Per-and poly-fluoroalkyl substances (PFAS) are a vast group of over anthropogenic (man-made) organic chemicals. The group consists of a hydrophobic fluorinated alkyl chain (R) of varying length (typically, C4-C16) and a hydrophilic functional group (X). The hydrophobic part may be fully [R=F(CF2) n-] or partially fluorinated. When fully fluorinated, the molecules are also called perfluoroalkyl substances. Over 4,730 PFAS related CAS numbers have been identified. Due to their unique water, grease and dirt repellent properties, they have been widely used in industrial processes since the 1950s. PFAS are also extensively used in consumer products such as paper, textiles, non-stick coated cooking utensils and cosmetics, and as such, we are exposed to them through a range of everyday scenarios.
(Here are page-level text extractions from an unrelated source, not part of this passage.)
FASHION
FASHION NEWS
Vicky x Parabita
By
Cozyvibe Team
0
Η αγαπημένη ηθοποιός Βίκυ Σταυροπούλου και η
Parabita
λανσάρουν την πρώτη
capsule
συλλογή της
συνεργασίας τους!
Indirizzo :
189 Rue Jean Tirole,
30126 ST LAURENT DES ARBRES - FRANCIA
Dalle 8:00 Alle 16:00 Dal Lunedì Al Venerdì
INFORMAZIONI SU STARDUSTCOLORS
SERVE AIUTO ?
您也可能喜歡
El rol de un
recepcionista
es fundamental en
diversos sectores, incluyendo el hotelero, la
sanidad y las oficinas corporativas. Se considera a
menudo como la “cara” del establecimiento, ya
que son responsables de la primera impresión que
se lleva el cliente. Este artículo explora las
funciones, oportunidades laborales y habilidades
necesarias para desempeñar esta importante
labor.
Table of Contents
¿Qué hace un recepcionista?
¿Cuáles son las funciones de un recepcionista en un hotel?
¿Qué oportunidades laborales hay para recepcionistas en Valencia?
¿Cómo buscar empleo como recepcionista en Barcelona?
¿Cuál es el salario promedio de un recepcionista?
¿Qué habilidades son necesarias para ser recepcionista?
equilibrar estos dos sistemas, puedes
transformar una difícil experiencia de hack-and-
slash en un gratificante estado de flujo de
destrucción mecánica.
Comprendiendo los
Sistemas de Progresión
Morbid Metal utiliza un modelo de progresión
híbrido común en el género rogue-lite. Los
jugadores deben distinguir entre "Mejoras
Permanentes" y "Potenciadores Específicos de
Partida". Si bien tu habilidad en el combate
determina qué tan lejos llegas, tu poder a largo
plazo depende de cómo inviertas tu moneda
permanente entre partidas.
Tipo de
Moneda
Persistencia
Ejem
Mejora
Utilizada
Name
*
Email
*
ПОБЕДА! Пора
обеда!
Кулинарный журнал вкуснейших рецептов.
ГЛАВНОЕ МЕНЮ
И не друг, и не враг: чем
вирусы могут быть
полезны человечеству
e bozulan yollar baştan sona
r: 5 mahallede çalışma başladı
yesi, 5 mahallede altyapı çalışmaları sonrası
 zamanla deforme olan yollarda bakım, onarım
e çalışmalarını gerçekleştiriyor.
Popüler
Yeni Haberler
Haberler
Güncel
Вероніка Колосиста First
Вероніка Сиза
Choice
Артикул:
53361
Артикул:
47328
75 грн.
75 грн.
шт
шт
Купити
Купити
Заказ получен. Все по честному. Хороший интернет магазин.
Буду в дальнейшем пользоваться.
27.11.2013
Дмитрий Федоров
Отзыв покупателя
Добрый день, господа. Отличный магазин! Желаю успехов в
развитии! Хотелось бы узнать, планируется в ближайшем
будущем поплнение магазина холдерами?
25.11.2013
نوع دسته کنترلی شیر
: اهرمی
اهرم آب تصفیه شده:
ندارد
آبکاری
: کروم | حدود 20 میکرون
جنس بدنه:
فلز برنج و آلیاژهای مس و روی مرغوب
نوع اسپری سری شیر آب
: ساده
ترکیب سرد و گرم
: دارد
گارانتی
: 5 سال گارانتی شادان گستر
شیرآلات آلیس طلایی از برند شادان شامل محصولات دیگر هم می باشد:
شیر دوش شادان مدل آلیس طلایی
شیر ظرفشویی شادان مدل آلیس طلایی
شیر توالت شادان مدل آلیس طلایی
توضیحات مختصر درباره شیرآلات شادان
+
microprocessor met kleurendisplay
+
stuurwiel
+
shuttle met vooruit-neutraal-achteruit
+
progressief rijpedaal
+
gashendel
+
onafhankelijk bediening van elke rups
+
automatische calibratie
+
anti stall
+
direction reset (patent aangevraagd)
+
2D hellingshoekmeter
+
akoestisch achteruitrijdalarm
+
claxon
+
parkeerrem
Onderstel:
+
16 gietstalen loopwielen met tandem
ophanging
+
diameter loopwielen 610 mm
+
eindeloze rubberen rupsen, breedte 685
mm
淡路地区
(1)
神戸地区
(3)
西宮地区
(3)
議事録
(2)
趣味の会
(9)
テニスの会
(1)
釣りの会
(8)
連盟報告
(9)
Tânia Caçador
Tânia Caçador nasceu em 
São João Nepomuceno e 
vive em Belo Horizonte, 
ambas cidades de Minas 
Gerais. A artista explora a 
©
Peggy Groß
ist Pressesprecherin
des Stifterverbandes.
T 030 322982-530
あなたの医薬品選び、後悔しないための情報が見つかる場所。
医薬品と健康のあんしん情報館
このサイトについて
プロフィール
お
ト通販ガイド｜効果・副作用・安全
Many of the PFAS are resistant to biological, chemical and physical transformation because of the chemical stability imparted by the carbon-fluorine (C-F) bond. As a result, PFAS are extremely long lived and widely detected in the environment (water, air, soil, sediments and biota).
Long half-lives, in the range of years, have been reported, depending on the PFAS and matrix combination. Two of the most commonly used PFAS, perfluorooctane sulfonic acid (PFOS) and perflurooctanoic acid (PFOA) have been listed in the annexes of the UNEP Stockholm Convention on Persistent Organic Pollutants (POPs) with the aim of eliminating their production and uses. In addition, perfluorohexane sulfonic acid (PFHxS) is also considered for listing in the Stockholm Convention. Last month, the governments of Denmark, Germany, the Netherlands, Sweden and Norway formally proposed to the European Chemicals Agency (ECHA) that these chemicals be restricted under Reach (Registration, evaluation, authorisation and restriction of chemicals) legislation. The proposal aims to prohibit the production, marketing, and use of these substances throughout Europe. Exceptions will be considered for certain established uses, such as medical applications. After summer 2022, ECHA’s scientific bodies and socio-economic analysis committee will assess the Reach restriction dossier and deliver an opinion by 2023. A final agreement by EU member states could be possible as early as 2025.